Notation question for variance I'm a little confused what the difference between these equations are:
$$\begin{array}{rcl} \operatorname{Var}(\bar{Y}) & = & \frac{\sigma^2} n = \frac 1 n \sum (x_i - \mu_X)^2 \\ s_x^2 & = & \frac 1 {n-1} \sum (x_i - \mu_X)^2 \end{array}$$
I was also under the impression that $s_x^2$ was the same as $\operatorname{Var}(\bar{Y})$, but that seems wrong since the equations are different - one has a degrees of freedom adjustment, and one deosn't. Any help would be appreciated!
 A: You've got lots of little details wrong.
\begin{align}
\mu & = \operatorname{E}(X_i) \text{ for } i = 1,\ldots,n \\[10pt]
\bar X & = \frac{X_1+\cdots+X_n} n \\[10pt]
\sigma^2 & = \operatorname{var}(X_i) = \operatorname{E}\Big( (X_i-\mu)^2\Big) \text{ for } i = 1,\ldots,n \\[10pt]
S^2 & = \frac 1 {n-1}\left( (X_1-\bar X)^2 + \cdots +(X_n-\bar X)^2 \right) \\[10pt]
T^2 & = \frac 1 n \left( (X_1-\mu)^2 + \cdots + (X_n-\mu)^2 \right) & \longleftarrow & \text{This one is not standard} \\
& & & \text{notation but I am adopting} \\
& & & \text{it for use below.} \\[10pt]
& \text{From the above, it follows that} \\[10pt]
& \operatorname{E}(S^2) = \sigma^2 \\[10pt]
& \operatorname{E}(T^2) = \sigma^2
\end{align}
It is the use of $\bar X$ rather than $\mu$ in the definition of $S^2$ that makes it necessary to divide by $n-1$ rather than by $n$, in order to make the expected value $\sigma^2$, whereas in the definition of $T^2$ I divided by $n$.
However, the alleged need to make the expected value of an estimator of $\sigma^2$ equal to $\sigma^2$ is at best exaggerated. The mean squared estimation error $\operatorname{E}\Big((T^2-\sigma^2)^2\Big)$ of the biased estimator is actually (slightly) smaller that the mean squared estimation error $\operatorname{E}\Big( (S^2-\sigma^2)^2\Big)$ of the unbiased estimator $S^2$.

Also, you should be careful about distinguishing between $x$ and $X$.

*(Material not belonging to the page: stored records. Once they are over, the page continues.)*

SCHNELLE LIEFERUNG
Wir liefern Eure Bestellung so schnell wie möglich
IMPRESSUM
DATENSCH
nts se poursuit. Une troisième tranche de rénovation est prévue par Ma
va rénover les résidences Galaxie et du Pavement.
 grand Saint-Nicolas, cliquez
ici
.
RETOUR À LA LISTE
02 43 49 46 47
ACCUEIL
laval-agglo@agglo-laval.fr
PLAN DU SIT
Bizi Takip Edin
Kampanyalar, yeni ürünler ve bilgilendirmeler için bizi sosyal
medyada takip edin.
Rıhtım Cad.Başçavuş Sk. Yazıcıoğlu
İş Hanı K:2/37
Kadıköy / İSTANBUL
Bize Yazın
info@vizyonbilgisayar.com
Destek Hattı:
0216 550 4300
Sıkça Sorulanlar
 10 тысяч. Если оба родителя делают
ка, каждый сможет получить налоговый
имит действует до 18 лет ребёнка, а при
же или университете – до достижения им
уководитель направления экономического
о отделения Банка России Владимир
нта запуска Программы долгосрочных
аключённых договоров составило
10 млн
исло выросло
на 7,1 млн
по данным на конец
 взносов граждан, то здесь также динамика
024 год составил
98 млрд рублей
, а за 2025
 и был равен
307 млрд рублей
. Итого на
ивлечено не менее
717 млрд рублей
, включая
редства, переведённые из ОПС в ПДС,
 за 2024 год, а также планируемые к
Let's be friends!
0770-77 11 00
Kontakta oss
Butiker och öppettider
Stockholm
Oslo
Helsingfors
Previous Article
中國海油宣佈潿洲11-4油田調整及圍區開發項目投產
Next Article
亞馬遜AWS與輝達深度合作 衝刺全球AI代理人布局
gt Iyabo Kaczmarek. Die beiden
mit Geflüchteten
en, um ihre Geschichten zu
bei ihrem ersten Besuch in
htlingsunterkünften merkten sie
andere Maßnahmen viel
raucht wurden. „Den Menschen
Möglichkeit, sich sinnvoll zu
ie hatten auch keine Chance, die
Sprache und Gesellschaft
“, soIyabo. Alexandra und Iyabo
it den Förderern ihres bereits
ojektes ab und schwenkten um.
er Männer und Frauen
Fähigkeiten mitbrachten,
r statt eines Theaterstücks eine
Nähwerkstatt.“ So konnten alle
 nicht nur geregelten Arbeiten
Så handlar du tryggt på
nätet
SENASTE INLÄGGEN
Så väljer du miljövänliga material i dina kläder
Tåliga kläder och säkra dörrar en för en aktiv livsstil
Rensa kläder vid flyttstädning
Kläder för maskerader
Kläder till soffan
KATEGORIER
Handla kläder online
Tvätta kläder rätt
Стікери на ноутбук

A: $\operatorname{Var}(\bar Y)$ is the population variance and the $s^2_x$ is the sample variance. we use $n-1$ for sample variance, but $n$ for population variance ($\sigma^2$), because the sample variance is the unbiased estimator of the population variance, meaning that $\operatorname{E}(s^2_x) = \sigma^2$ where $\sigma^2$ is the population variance.